Not very straightforward dear. If you assume that the for(int k:id[x]) runs for all N numbers everytime, what is the maximum number of times it can run?
A number can be product of <20 distinct prime numbers if A_i \ {10}^{6}. So the complexity becomes O(20*N*LogN) \equiv O(NLogN) as shown in editorial.
@vijju123 Bro, see these lines–>
for (int k : id[x])
if (k >= h)
now += ((k - h) >> 1); // sum, that we can use
for (int k : id[x])
if (k < h)
now -= (h - k); // sum, that we need
in idx[x] where x is prime, holds exponent of x in every A[i](excluding if exponent is 0)
so i guess overall complexity will be O(NLogN+k.(summation of number of element id[x] for each prime)*logH)…
if i am right, can u prove that this solution will not give TLE ?
I had answered this already in an ans on next page.
I say, lets try to get an upper bound on number of iterations. It cannot be O(N*K) as that’d mean every array element A_i is divisible by each of k primes - not possible based on my previous arguments.
At max, how many iterations can it go then? Each element A_i is divisible by <log_2N primes.
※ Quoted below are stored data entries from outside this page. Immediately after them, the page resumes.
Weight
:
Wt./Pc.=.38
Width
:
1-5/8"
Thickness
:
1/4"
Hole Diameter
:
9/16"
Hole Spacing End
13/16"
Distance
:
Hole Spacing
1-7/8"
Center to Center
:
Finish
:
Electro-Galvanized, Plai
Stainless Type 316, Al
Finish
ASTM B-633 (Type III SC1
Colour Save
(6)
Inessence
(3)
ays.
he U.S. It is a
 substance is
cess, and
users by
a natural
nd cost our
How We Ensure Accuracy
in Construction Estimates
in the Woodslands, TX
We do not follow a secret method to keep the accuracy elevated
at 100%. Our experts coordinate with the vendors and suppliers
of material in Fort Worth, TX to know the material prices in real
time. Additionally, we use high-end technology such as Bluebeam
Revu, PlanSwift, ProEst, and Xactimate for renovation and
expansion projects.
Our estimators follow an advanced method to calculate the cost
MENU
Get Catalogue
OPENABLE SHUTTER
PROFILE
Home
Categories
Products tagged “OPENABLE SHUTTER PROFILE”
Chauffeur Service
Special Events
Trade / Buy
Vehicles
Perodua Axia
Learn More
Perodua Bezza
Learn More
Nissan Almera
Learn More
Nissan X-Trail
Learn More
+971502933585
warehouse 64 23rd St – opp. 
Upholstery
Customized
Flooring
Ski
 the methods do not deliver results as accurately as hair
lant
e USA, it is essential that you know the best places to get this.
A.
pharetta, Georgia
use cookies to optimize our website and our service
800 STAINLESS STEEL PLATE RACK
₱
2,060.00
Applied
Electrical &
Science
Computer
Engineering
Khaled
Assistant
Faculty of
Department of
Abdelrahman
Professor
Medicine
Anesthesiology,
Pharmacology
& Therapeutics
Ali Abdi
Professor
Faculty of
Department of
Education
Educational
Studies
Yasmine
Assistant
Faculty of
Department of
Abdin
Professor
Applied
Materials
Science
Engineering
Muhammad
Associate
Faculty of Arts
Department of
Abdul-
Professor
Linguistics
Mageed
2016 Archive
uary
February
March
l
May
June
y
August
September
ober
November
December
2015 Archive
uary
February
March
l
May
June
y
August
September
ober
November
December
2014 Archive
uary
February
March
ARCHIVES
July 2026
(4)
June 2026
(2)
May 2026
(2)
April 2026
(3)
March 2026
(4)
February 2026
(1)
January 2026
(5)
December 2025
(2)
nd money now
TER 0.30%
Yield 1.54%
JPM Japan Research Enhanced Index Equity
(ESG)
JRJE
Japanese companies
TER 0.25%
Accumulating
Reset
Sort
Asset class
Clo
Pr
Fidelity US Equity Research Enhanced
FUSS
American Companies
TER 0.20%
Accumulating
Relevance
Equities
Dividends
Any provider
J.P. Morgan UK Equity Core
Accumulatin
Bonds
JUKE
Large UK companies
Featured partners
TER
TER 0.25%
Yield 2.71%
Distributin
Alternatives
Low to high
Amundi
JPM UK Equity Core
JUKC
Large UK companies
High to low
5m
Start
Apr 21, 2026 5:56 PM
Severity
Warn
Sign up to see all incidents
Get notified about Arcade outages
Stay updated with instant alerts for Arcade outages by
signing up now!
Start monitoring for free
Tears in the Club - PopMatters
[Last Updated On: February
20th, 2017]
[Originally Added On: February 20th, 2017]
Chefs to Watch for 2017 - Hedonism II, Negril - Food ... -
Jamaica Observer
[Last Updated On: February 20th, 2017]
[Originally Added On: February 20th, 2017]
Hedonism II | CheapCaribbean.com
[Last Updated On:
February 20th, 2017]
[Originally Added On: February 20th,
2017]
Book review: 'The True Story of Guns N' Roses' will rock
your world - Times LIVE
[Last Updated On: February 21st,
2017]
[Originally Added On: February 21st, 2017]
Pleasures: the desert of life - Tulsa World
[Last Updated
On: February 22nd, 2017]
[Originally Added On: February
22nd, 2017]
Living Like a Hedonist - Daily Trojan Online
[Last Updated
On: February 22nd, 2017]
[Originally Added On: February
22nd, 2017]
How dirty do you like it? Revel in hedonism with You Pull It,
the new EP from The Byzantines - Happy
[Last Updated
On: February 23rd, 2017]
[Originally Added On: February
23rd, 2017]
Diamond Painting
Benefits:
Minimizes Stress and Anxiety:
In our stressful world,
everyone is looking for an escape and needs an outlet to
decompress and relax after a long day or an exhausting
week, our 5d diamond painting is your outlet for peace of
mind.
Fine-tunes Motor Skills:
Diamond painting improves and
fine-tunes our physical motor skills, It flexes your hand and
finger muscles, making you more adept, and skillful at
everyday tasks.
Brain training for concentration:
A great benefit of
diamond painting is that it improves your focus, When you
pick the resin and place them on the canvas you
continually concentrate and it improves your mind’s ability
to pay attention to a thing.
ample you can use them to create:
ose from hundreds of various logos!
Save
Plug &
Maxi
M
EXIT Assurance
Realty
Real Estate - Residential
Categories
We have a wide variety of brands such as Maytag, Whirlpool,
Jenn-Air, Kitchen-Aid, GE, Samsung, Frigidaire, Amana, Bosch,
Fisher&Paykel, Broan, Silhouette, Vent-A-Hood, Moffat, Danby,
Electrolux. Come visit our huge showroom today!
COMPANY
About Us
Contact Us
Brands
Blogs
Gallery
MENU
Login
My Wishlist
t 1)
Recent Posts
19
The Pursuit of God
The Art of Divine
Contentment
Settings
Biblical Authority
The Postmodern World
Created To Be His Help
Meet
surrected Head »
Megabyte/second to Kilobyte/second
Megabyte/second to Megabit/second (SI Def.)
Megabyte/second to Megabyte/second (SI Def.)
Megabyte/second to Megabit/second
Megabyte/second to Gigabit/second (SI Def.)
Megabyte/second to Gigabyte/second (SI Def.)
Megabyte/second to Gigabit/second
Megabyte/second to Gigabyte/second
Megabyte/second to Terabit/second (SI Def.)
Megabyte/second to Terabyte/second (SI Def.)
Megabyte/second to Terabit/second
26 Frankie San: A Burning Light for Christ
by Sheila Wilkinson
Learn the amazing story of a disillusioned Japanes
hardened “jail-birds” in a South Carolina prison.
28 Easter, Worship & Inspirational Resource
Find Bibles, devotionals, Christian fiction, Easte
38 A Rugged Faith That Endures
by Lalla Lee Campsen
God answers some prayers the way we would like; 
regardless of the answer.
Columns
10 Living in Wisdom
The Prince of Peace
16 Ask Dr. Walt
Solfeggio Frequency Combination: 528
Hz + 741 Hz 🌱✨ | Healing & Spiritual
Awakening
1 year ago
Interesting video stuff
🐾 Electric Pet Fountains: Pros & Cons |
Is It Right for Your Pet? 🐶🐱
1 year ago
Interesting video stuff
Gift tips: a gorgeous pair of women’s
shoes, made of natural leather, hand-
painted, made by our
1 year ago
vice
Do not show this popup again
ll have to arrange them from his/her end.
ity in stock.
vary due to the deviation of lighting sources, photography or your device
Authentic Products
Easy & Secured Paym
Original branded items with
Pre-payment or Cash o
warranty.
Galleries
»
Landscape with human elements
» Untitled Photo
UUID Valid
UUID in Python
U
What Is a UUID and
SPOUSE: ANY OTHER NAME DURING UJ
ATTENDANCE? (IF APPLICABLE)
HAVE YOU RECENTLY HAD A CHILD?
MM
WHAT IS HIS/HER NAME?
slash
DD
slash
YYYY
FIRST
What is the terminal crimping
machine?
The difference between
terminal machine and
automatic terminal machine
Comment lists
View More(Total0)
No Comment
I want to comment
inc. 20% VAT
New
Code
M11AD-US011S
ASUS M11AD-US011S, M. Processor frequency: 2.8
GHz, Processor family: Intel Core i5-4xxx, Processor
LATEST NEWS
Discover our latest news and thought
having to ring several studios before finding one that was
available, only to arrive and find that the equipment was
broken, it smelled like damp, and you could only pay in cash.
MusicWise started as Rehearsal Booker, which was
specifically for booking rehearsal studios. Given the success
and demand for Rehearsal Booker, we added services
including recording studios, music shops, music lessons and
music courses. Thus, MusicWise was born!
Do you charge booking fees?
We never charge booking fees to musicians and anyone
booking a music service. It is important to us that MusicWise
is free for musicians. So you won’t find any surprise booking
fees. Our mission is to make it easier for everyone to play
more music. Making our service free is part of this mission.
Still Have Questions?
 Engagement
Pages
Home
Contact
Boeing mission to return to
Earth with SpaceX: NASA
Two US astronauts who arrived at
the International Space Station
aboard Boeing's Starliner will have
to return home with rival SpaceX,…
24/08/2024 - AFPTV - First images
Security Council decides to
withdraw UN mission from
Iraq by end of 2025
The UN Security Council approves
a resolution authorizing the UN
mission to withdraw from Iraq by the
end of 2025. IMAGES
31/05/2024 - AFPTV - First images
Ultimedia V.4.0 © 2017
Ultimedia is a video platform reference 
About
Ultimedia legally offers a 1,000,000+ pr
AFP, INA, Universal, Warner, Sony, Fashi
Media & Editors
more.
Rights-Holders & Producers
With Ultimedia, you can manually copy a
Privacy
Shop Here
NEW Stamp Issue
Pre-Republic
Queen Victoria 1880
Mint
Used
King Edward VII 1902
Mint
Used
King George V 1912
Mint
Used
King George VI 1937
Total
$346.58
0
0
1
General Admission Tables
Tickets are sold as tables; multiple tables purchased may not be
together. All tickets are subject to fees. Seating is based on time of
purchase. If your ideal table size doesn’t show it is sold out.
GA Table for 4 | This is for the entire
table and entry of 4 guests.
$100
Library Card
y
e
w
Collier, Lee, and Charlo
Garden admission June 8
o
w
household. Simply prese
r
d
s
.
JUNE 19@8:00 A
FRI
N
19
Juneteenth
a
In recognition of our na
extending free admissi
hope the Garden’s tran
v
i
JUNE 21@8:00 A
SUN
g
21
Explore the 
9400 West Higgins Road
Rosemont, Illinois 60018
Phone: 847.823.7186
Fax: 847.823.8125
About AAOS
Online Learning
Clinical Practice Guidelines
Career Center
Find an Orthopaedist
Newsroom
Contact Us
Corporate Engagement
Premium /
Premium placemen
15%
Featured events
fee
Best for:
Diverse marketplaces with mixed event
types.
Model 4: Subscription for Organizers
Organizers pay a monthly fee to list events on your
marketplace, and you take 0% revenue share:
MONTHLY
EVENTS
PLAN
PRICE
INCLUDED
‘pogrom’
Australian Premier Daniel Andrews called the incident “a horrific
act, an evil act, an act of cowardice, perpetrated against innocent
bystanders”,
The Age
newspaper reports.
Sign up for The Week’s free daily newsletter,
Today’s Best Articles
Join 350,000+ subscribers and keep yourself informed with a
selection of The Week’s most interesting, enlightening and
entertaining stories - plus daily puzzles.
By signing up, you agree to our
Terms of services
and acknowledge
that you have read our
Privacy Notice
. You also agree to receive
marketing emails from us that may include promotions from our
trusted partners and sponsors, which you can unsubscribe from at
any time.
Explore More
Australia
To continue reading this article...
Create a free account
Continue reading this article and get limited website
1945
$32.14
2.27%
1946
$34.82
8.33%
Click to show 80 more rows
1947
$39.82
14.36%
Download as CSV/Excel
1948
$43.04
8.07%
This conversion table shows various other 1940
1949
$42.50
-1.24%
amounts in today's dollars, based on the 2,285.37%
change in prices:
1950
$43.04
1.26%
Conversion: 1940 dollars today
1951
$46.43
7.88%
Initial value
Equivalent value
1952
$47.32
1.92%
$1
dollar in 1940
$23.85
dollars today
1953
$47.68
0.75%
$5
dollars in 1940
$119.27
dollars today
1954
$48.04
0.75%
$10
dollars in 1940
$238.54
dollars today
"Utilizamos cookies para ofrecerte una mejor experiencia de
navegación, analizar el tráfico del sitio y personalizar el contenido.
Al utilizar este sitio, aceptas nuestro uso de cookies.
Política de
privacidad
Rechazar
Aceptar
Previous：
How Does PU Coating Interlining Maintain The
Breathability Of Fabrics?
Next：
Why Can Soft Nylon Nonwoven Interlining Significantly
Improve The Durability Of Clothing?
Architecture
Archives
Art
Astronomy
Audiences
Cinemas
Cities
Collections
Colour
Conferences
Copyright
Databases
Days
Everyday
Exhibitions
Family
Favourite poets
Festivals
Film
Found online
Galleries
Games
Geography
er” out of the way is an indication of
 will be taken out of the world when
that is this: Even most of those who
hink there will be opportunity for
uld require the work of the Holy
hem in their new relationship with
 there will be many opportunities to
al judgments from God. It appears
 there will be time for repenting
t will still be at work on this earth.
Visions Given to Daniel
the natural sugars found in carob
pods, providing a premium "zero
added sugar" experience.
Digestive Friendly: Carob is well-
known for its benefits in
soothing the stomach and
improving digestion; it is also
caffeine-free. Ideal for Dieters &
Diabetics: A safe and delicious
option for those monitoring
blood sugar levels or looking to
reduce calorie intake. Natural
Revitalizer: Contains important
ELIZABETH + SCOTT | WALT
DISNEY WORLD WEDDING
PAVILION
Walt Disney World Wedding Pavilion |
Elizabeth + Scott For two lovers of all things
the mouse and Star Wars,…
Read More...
So worst case calculated by me was select logN smallest primes such that their product is <{10}^{6}. Let it be X. Make an array with N-1 elements X and one element 1. That gave O(NLogN) complexity.
Calculate total number of times a prime number appears in the factorization of every array elements like in example 3,15,15,27,1024 total number of 3’s are six and 2’s are ten.
Now simply multiply all the prime numbers with count greater than or equal to number of elements+1.